> REQUIRED ACTION:
Starting with the line that contains "filing cabinet [678,303,784,526]" and stopping after the line that contains "- teapot [625,385,698,441]", copy the entries below exactly. Include nothing else.

○ ○ ○ ○ ○

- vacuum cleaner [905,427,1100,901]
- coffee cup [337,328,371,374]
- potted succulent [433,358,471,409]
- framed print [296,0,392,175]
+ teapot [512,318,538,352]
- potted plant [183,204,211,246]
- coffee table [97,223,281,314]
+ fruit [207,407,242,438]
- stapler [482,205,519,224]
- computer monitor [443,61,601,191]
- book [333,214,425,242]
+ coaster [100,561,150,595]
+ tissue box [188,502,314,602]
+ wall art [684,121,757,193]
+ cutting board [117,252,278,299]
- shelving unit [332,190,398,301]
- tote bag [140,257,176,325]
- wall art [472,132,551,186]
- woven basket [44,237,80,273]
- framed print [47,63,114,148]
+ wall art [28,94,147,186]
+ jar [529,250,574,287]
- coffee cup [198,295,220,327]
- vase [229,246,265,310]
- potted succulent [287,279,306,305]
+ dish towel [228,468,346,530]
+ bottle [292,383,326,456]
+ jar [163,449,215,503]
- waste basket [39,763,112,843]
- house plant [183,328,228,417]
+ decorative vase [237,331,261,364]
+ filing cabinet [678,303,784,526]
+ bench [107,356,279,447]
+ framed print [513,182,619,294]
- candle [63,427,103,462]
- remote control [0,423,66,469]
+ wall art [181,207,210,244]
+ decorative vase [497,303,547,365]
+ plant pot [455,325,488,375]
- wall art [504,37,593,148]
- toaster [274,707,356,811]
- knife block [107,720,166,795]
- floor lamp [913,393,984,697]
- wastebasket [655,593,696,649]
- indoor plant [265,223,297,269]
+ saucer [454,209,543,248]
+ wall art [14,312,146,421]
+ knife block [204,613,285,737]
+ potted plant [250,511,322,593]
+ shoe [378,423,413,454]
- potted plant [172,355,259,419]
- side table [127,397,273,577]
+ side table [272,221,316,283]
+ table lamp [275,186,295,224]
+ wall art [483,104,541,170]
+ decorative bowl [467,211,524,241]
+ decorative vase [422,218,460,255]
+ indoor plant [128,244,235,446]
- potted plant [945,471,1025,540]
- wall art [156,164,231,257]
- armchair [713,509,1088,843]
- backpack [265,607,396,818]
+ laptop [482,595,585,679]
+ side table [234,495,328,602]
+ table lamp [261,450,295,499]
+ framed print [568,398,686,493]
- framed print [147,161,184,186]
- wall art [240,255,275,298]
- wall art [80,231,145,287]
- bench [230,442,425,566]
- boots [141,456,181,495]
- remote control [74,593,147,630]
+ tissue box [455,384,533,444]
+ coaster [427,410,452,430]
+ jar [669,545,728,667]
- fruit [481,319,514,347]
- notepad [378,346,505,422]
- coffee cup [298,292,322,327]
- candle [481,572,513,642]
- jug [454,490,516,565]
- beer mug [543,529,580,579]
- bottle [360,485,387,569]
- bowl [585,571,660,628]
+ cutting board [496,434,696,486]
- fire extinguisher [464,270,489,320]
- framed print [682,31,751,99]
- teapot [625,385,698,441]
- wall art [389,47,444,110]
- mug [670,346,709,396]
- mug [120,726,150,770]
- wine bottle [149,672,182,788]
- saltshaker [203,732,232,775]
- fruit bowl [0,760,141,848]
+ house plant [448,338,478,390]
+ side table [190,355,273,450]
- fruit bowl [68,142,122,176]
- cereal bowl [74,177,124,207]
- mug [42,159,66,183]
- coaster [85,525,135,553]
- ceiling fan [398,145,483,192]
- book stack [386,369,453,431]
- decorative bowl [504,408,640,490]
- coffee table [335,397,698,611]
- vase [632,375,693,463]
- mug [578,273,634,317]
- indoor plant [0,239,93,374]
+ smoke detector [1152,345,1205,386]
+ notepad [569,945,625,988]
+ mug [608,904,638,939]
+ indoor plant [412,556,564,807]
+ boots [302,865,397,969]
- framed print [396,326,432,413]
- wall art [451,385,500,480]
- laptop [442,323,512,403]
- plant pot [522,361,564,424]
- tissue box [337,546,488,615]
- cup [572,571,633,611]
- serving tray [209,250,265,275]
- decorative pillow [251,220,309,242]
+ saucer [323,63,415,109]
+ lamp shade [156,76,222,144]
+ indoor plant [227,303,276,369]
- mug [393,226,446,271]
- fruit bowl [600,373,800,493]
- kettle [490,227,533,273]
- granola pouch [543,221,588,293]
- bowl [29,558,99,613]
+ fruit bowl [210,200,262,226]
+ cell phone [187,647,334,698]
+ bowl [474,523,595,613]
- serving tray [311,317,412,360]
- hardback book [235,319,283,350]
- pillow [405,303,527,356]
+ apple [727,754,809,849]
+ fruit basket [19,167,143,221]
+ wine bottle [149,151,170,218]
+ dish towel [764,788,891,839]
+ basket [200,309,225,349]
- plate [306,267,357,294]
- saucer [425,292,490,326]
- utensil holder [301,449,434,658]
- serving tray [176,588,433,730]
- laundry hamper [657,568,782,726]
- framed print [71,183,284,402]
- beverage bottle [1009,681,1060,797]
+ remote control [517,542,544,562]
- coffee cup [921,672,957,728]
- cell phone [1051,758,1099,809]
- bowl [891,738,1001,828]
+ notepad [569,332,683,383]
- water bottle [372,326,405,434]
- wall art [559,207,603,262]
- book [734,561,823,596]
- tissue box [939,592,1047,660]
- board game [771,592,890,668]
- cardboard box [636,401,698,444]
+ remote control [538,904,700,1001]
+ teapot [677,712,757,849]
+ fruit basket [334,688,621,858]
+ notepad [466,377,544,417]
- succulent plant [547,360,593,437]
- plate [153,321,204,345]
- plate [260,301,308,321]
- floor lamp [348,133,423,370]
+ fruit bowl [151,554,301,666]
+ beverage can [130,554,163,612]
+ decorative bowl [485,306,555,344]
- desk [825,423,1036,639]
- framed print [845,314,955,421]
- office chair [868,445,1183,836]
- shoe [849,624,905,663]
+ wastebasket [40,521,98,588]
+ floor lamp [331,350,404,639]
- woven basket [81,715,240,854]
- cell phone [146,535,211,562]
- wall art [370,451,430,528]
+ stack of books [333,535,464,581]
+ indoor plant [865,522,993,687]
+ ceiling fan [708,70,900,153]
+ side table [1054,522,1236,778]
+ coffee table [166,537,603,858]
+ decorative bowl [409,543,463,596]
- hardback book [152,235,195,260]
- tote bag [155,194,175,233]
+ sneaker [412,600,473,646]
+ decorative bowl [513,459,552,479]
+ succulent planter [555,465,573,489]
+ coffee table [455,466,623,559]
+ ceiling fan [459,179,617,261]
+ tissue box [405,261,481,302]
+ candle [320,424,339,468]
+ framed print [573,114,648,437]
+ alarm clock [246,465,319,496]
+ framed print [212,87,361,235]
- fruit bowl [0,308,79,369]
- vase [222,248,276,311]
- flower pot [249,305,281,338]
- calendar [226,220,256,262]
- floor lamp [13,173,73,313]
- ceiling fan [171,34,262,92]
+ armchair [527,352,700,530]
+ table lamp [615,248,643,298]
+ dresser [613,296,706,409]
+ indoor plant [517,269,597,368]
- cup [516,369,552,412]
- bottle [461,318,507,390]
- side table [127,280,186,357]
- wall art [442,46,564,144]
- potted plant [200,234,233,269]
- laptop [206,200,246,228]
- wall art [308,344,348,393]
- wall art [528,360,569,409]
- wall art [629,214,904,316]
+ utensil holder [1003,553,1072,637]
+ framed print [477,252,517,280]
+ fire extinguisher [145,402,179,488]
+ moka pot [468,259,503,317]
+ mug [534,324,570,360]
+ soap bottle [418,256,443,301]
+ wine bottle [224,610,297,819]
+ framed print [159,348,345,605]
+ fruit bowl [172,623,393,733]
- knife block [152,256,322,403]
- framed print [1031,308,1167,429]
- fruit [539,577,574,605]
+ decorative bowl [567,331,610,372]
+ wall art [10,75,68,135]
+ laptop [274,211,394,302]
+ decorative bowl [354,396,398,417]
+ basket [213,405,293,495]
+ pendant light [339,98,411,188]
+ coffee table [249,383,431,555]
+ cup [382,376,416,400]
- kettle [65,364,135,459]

○ ○ ○ ○ ○

> SOLUTION BELOW:
+ filing cabinet [678,303,784,526]
+ bench [107,356,279,447]
+ framed print [513,182,619,294]
- candle [63,427,103,462]
- remote control [0,423,66,469]
+ wall art [181,207,210,244]
+ decorative vase [497,303,547,365]
+ plant pot [455,325,488,375]
- wall art [504,37,593,148]
- toaster [274,707,356,811]
- knife block [107,720,166,795]
- floor lamp [913,393,984,697]
- wastebasket [655,593,696,649]
- indoor plant [265,223,297,269]
+ saucer [454,209,543,248]
+ wall art [14,312,146,421]
+ knife block [204,613,285,737]
+ potted plant [250,511,322,593]
+ shoe [378,423,413,454]
- potted plant [172,355,259,419]
- side table [127,397,273,577]
+ side table [272,221,316,283]
+ table lamp [275,186,295,224]
+ wall art [483,104,541,170]
+ decorative bowl [467,211,524,241]
+ decorative vase [422,218,460,255]
+ indoor plant [128,244,235,446]
- potted plant [945,471,1025,540]
- wall art [156,164,231,257]
- armchair [713,509,1088,843]
- backpack [265,607,396,818]
+ laptop [482,595,585,679]
+ side table [234,495,328,602]
+ table lamp [261,450,295,499]
+ framed print [568,398,686,493]
- framed print [147,161,184,186]
- wall art [240,255,275,298]
- wall art [80,231,145,287]
- bench [230,442,425,566]
- boots [141,456,181,495]
- remote control [74,593,147,630]
+ tissue box [455,384,533,444]
+ coaster [427,410,452,430]
+ jar [669,545,728,667]
- fruit [481,319,514,347]
- notepad [378,346,505,422]
- coffee cup [298,292,322,327]
- candle [481,572,513,642]
- jug [454,490,516,565]
- beer mug [543,529,580,579]
- bottle [360,485,387,569]
- bowl [585,571,660,628]
+ cutting board [496,434,696,486]
- fire extinguisher [464,270,489,320]
- framed print [682,31,751,99]
- teapot [625,385,698,441]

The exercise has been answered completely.